Cristian Carrara: Liber Mundi
Cristian Carrara (born 1977 and educated in the Friuli region in the northeastern part of Italy) ranks among the most creative composers of his generation. He decided to win back this simple clarity which had been driven back under the wrong dictate of the avant-garde. This simple clarity in the compositions of Carrara can be observed when listening to his music and when looking at the sheet music, even with an untrained eye. We know that a body (its beauty, its state of health) can best be assessed when it is naked and not when it is hidden by frippery. Therefore Carrara paradoxically risks more than anybody else who masks his work with the complexity, which perhaps conceals a slender body.

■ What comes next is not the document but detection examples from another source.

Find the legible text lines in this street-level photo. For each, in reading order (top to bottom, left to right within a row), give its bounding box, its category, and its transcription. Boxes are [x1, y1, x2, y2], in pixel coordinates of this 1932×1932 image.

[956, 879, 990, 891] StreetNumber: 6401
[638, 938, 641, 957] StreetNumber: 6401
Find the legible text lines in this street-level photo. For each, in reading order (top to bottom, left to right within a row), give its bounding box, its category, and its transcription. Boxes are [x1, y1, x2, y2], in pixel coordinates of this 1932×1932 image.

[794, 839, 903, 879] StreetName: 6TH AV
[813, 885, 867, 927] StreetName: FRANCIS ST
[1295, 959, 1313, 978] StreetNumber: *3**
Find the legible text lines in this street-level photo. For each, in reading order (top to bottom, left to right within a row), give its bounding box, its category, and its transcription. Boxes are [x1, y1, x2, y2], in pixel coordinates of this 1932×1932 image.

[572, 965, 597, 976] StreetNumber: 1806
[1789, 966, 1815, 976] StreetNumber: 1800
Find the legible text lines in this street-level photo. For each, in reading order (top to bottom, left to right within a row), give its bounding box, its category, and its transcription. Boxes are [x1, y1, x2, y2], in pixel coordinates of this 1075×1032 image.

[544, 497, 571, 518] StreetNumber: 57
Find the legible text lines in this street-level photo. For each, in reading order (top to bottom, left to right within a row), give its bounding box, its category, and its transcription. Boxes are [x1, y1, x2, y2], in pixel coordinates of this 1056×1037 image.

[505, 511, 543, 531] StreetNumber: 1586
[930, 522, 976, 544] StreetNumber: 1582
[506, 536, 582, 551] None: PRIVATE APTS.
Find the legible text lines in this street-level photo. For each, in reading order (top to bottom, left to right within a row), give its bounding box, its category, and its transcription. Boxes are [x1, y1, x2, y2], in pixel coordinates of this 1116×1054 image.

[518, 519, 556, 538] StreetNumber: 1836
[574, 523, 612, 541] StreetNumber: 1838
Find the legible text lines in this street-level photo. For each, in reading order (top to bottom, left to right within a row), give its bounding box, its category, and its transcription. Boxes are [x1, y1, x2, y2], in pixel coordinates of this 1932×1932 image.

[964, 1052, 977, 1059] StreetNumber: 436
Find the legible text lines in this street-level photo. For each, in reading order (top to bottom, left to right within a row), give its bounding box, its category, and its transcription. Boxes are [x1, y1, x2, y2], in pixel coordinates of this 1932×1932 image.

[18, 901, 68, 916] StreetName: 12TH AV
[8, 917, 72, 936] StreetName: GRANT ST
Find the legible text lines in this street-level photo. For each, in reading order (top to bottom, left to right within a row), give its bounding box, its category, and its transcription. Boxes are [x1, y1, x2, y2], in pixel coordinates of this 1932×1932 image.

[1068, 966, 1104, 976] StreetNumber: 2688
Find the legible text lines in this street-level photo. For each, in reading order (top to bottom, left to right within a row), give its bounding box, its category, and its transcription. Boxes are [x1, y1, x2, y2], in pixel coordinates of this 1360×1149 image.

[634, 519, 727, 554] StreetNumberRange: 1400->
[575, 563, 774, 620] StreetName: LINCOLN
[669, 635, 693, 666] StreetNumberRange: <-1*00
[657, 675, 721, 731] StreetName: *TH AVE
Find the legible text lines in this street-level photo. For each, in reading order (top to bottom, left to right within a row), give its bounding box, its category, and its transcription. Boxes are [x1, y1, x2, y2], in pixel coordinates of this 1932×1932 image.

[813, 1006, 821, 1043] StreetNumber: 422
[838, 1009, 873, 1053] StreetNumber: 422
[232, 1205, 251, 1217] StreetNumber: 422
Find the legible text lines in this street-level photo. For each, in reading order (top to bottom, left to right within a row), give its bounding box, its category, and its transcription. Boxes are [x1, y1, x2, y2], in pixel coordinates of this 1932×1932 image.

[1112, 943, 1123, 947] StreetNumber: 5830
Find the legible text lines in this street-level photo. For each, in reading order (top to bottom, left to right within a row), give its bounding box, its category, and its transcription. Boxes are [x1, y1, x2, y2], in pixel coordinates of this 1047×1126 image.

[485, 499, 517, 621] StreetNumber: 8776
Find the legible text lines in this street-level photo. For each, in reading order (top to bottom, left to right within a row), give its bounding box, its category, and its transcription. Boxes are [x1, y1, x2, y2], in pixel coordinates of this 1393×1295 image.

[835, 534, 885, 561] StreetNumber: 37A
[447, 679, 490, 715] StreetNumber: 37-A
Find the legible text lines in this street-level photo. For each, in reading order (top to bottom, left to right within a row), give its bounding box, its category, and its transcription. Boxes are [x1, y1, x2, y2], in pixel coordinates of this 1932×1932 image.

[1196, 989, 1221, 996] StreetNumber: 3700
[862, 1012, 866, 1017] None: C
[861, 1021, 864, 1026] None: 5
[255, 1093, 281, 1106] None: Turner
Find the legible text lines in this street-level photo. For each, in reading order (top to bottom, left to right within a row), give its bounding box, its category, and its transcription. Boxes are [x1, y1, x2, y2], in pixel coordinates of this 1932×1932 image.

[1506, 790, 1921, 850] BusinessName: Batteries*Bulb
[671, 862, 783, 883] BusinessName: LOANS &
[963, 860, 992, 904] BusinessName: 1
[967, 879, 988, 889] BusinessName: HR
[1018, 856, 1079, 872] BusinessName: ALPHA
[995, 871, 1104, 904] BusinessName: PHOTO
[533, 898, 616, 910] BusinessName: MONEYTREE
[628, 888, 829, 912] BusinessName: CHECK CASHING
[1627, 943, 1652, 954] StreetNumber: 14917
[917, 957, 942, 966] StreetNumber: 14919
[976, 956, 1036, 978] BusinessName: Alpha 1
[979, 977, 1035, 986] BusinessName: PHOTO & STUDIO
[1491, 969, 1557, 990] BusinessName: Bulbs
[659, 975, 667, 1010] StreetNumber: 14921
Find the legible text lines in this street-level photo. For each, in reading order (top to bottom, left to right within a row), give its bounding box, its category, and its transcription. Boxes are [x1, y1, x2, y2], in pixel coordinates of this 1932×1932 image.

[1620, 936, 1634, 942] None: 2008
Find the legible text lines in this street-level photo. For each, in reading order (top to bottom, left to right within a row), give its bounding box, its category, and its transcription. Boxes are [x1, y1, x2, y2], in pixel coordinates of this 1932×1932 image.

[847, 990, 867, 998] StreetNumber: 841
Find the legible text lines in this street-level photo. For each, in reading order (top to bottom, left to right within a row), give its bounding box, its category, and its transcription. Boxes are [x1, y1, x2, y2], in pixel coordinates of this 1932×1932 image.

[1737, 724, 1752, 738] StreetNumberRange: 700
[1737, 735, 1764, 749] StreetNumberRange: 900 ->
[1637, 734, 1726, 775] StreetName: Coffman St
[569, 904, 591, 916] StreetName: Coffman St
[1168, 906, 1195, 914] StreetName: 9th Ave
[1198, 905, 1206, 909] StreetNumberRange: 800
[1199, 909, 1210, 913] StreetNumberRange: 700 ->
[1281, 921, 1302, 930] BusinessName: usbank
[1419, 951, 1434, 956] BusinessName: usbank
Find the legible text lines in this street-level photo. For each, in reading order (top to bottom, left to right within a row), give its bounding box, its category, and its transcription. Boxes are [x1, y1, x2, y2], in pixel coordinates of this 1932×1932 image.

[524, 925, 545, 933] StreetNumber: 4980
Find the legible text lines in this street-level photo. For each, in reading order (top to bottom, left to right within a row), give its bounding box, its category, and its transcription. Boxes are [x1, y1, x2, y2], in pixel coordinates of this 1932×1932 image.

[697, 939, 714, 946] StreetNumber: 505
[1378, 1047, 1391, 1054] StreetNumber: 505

The core of the Mater is a tabula rasa, which is open in its tonality. Carrara plants on it a consonant, mild recitation. Face to Face, also for string orchestra, receives its title from a deeply philosophic passage from the first epistle of Paul to the Corinthians. Liber Mundi, for violin, soprano and orchestra, is a dialogue which developes out of the initial mistrust of the dialogue partners. The instruments imitate each other: first the violin, then the clarinet, then the soprano. Initially they are saying the same, before they get aware of themselves and communicate not only with one another but also with the world, which in this case means the orchestra. In the Tales from the Underground the orchestra does not play together all too often, too. Only seldomly all instruments can be heard together and build a wall of sounds reflecting the dimensions of Strauss. More calming and more familiar is A Peace Ouverture. It has a clear theme, in the beginning exposed by the orchestra and then taken up by the soloist violin and many times repeated. An unambiguous homage to Ennio Moricone is East West Romance: This applies on one hand for the title, but on the other hand also for the first beats, which are very much like the theme of C’era una volta in America (film by Sergio Leone from the year 1984).